**TASK TO CARRY OUT**
Filter the entries down to the lines containing "Ukrayna", and copy those lines.

(Items from a dataset)
·····
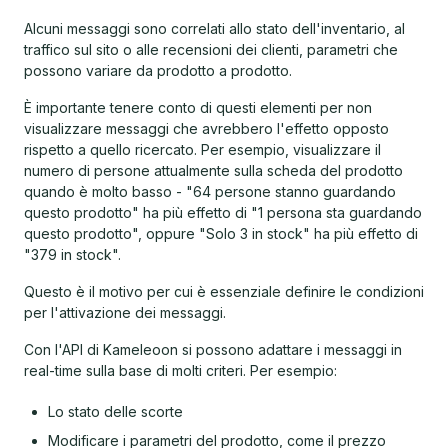
Alcuni messaggi sono correlati allo stato dell'inventario, al
traffico sul sito o alle recensioni dei clienti, parametri che
possono variare da prodotto a prodotto.
È importante tenere conto di questi elementi per non
visualizzare messaggi che avrebbero l'effetto opposto
rispetto a quello ricercato. Per esempio, visualizzare il
numero di persone attualmente sulla scheda del prodotto
quando è molto basso - "64 persone stanno guardando
questo prodotto" ha più effetto di "1 persona sta guardando
questo prodotto", oppure "Solo 3 in stock" ha più effetto di
"379 in stock".
Questo è il motivo per cui è essenziale definire le condizioni
per l'attivazione dei messaggi.
Con l'API di Kameleoon si possono adattare i messaggi in
real-time sulla base di molti criteri. Per esempio:
Lo stato delle scorte
Modificare i parametri del prodotto, come il prezzo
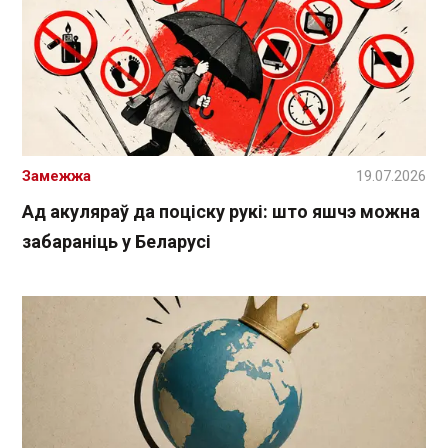
Замежжа
19.07.2026
Ад акуляраў да поціску рукі: што яшчэ можна
забараніць у Беларусі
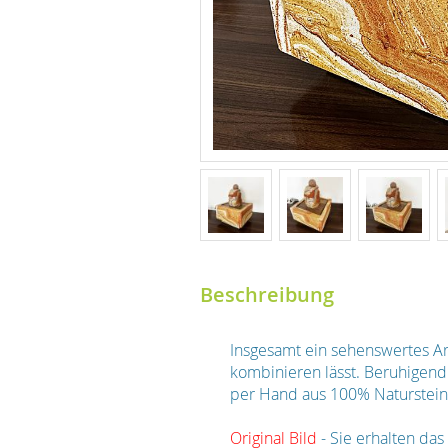
Beschreibung
Insgesamt ein sehenswertes A
kombinieren lässt. Beruhigend
per Hand aus 100% Naturstein 
Original Bild
- Sie erhalten das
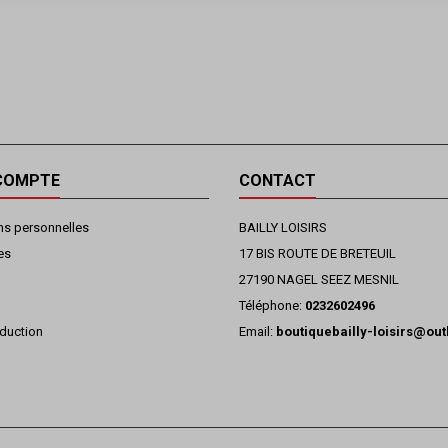
COMPTE
CONTACT
ns personnelles
BAILLY LOISIRS
es
17 BIS ROUTE DE BRETEUIL
27190 NAGEL SEEZ MESNIL
Téléphone:
0232602496
duction
Email:
boutiquebailly-loisirs@ou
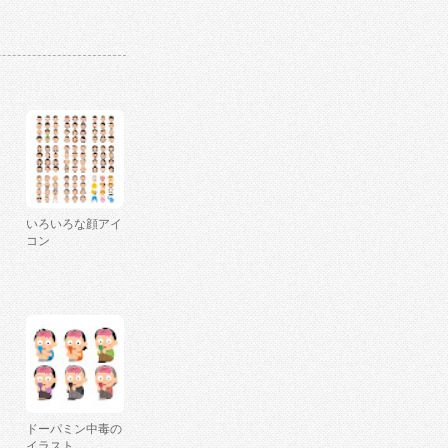
いろいろな顔アイ
コン
ドーパミン中毒の
イラスト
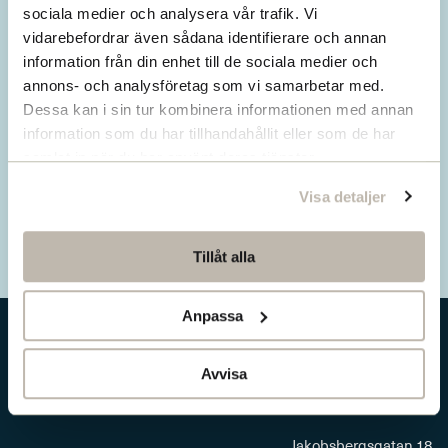
Missa inget från SNS.
sociala medier och analysera vår trafik. Vi
vidarebefordrar även sådana identifierare och annan
Prenumerera på vårt nyhetsbrev
information från din enhet till de sociala medier och
annons- och analysföretag som vi samarbetar med.
Ta del av våra senaste nyheter. Få nya
Dessa kan i sin tur kombinera informationen med annan
insikter och håll dig uppdaterad om viktiga
information som du har tillhandahållit eller som de har
samhällsfrågor.
samlat in när du har använt deras tjänster.
Visa detaljer
Prenumerera här
Tillåt alla
Anpassa
Avvisa
Jakobsbergsgatan 18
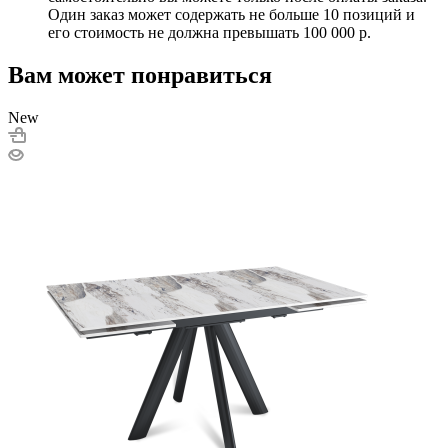
Один заказ может содержать не больше 10 позиций и
его стоимость не должна превышать 100 000 р.
Вам может понравиться
New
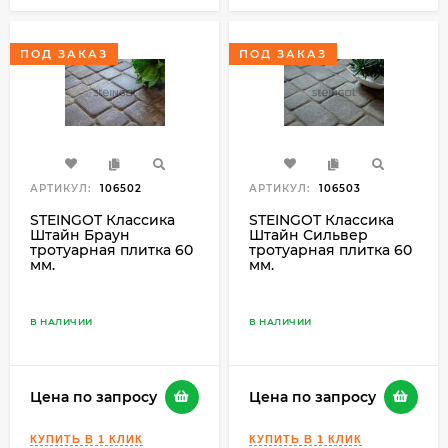
ПОД ЗАКАЗ
ПОД ЗАКАЗ
АРТИКУЛ:
106502
АРТИКУЛ:
106503
STEINGOT Классика
STEINGOT Классика
Штайн Браун
Штайн Сильвер
тротуарная плитка 60
тротуарная плитка 60
мм.
мм.
В НАЛИЧИИ
В НАЛИЧИИ
Цена по запросу
Цена по запросу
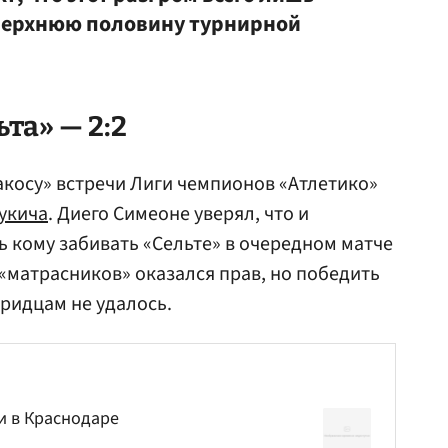
 верхнюю половину турнирной
та» — 2:2
косу» встречи Лиги чемпионов «Атлетико»
укича
. Диего Симеоне уверял, что и
ть кому забивать «Сельте» в очередном матче
«матрасников» оказался прав, но победить
дридцам не удалось.
и в Краснодаре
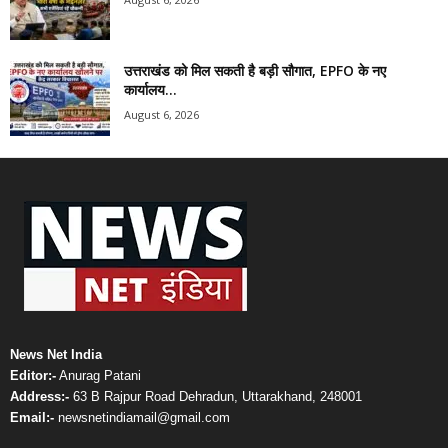
उत्तराखंड को मिल सकती है बड़ी सौगात, EPFO के नए
कार्यालय...
August 6, 2026
News Net India
Editor:-
Anurag Patani
Address:-
63 B Rajpur Road Dehradun, Uttarakhand, 248001
Email:-
newsnetindiamail@gmail.com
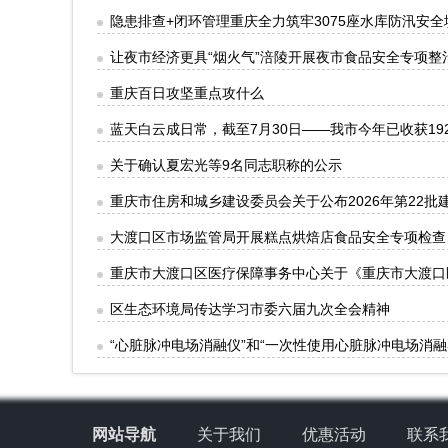
隐患排查+闭环管理重庆全力筑牢3075座水库防汛安全
让夜市经济更具“烟火气”涪陵开展夜市食品安全专项整
重庆百日攻坚重点攻什么
蓝天白云成日常，截至7月30日——我市今年已收获19
关于确认夏宏光等9名同志职称的公示
重庆市住房和城乡建设委员会关于公布2026年第22
大渡口区市场监管局开展糕点烘焙店食品安全专项检查
重庆市大渡口区医疗保障事务中心关于《重庆市大渡口
区生态环境局传达学习市委六届九次全会精神
“心脏脉冲电场消融仪”和“一次性使用心脏脉冲电场消融
网站导航
关于我们
优惠活动
联系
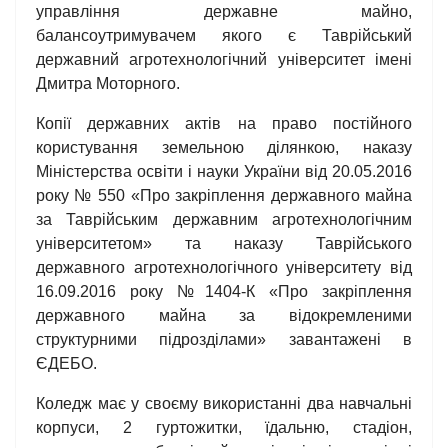
управління державне майно,
балансоутримувачем якого є Таврійський
державний агротехнологічний університет імені
Дмитра Моторного.
Копії державних актів на право постійного
користування земельною ділянкою, наказу
Міністерства освіти і науки України від 20.05.2016
року № 550 «Про закріплення державного майна
за Таврійським державним агротехнологічним
університетом» та наказу Таврійського
державного агротехнологічного університету від
16.09.2016 року №1404-К «Про закріплення
державного майна за відокремленими
структурними підрозділами» завантажені в
ЄДЕБО.
Коледж має у своєму використанні два навчальні
корпуси, 2 гуртожитки, їдальню, стадіон,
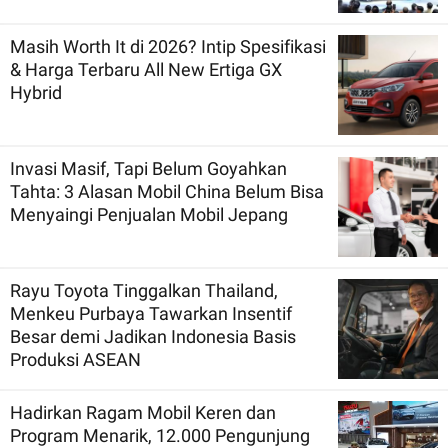
Masih Worth It di 2026? Intip Spesifikasi
& Harga Terbaru All New Ertiga GX
Hybrid
Invasi Masif, Tapi Belum Goyahkan
Tahta: 3 Alasan Mobil China Belum Bisa
Menyaingi Penjualan Mobil Jepang
Rayu Toyota Tinggalkan Thailand,
Menkeu Purbaya Tawarkan Insentif
Besar demi Jadikan Indonesia Basis
Produksi ASEAN
Hadirkan Ragam Mobil Keren dan
Program Menarik, 12.000 Pengunjung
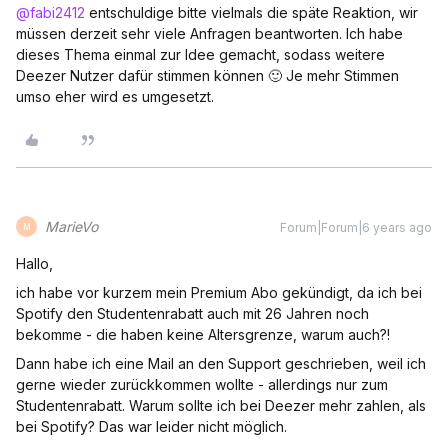
@fabi2412
entschuldige bitte vielmals die späte Reaktion, wir
müssen derzeit sehr viele Anfragen beantworten. Ich habe
dieses Thema einmal zur Idee gemacht, sodass weitere
Deezer Nutzer dafür stimmen können 🙂 Je mehr Stimmen
umso eher wird es umgesetzt.
MarieVo
Forum|Forum|6 years ago
M
Hallo,
ich habe vor kurzem mein Premium Abo gekündigt, da ich bei
Spotify den Studentenrabatt auch mit 26 Jahren noch
bekomme - die haben keine Altersgrenze, warum auch?!
Dann habe ich eine Mail an den Support geschrieben, weil ich
gerne wieder zurückkommen wollte - allerdings nur zum
Studentenrabatt. Warum sollte ich bei Deezer mehr zahlen, als
bei Spotify? Das war leider nicht möglich.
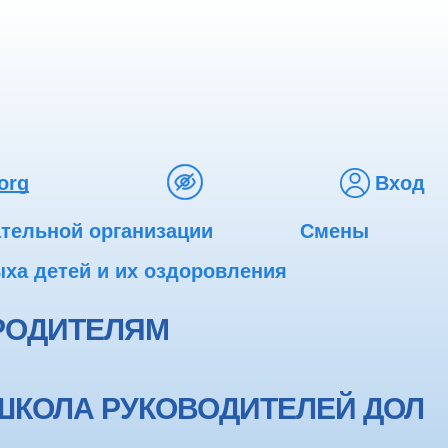
org
Вход
ательной организации
Смены
ха детей и их оздоровления
РОДИТЕЛЯМ
ШКОЛА РУКОВОДИТЕЛЕЙ ДОЛ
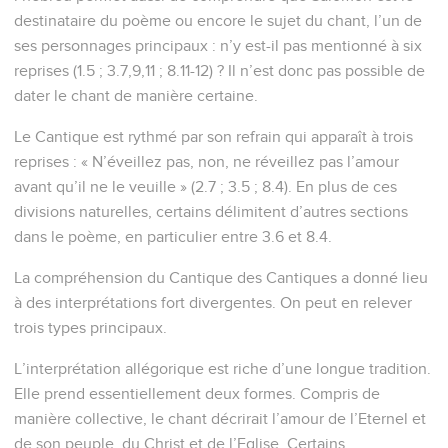
destinataire du poème ou encore le sujet du chant, l’un de
ses personnages principaux : n’y est-il pas mentionné à six
reprises (1.5 ; 3.7,9,11 ; 8.11-12) ? Il n’est donc pas possible de
dater le chant de manière certaine.
Le Cantique est rythmé par son refrain qui apparaît à trois
reprises : « N’éveillez pas, non, ne réveillez pas l’amour
avant qu’il ne le veuille » (2.7 ; 3.5 ; 8.4). En plus de ces
divisions naturelles, certains délimitent d’autres sections
dans le poème, en particulier entre 3.6 et 8.4.
La compréhension du Cantique des Cantiques a donné lieu
à des interprétations fort divergentes. On peut en relever
trois types principaux.
L’interprétation allégorique est riche d’une longue tradition.
Elle prend essentiellement deux formes. Compris de
manière collective, le chant décrirait l’amour de l’Eternel et
de son peuple, du Christ et de l’Eglise. Certains,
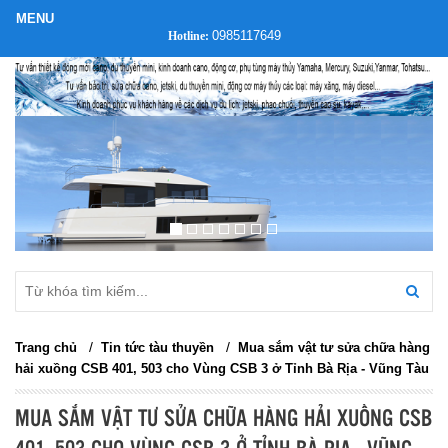
0985117649
Hotline:
/
/
Trang chủ
Tin tức tàu thuyền
Mua sắm vật tư sửa chữa hàng
hải xuồng CSB 401, 503 cho Vùng CSB 3 ở Tỉnh Bà Rịa - Vũng Tàu
MUA SẮM VẬT TƯ SỬA CHỮA HÀNG HẢI XUỒNG CSB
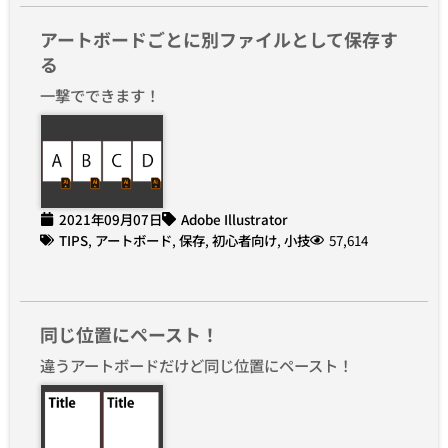
アートボードごとに別ファイルとして保存す
る
一撃でできます！
2021年09月07日
Adobe Illustrator
TIPS
,
アートボード
,
保存
,
初心者向け
,
小技
57,614
同じ位置にペースト！
違うアートボードだけど同じ位置にペースト！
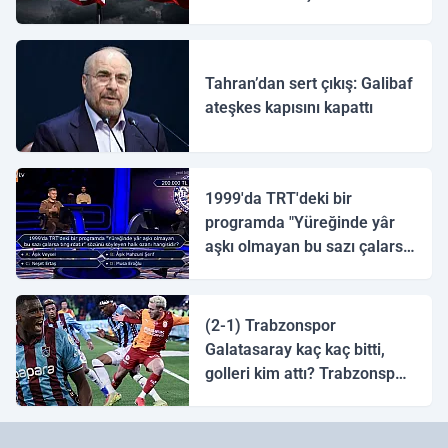
ulaştı
Tahran’dan sert çıkış: Galibaf
ateşkes kapısını kapattı
1999'da TRT'deki bir
programda "Yüreğinde yâr
aşkı olmayan bu sazı çalarsa
tingirdatır" sözünü söyleyen
halk ozanı hangisidir?
(2-1) Trabzonspor
Galatasaray kaç kaç bitti,
golleri kim attı? Trabzonspor
Galatasaray maç özeti ve
golleri!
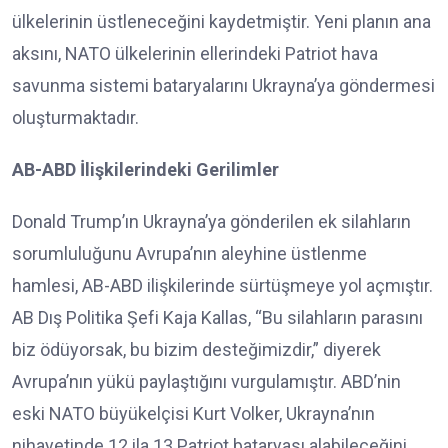
ülkelerinin üstleneceğini kaydetmiştir. Yeni planın ana
aksını, NATO ülkelerinin ellerindeki Patriot hava
savunma sistemi bataryalarını Ukrayna’ya göndermesi
oluşturmaktadır.
AB-ABD İlişkilerindeki Gerilimler
Donald Trump’ın Ukrayna’ya gönderilen ek silahların
sorumluluğunu Avrupa’nın aleyhine üstlenme
hamlesi, AB-ABD ilişkilerinde sürtüşmeye yol açmıştır.
AB Dış Politika Şefi Kaja Kallas, “Bu silahların parasını
biz ödüyorsak, bu bizim desteğimizdir,” diyerek
Avrupa’nın yükü paylaştığını vurgulamıştır. ABD’nin
eski NATO büyükelçisi Kurt Volker, Ukrayna’nın
nihayetinde 12 ila 13 Patriot bataryası alabileceğini,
·····
**WRITTEN ANSWER**
savunma sistemi bataryalarını Ukrayna’ya göndermesi
Donald Trump’ın Ukrayna’ya gönderilen ek silahların
eski NATO büyükelçisi Kurt Volker, Ukrayna’nın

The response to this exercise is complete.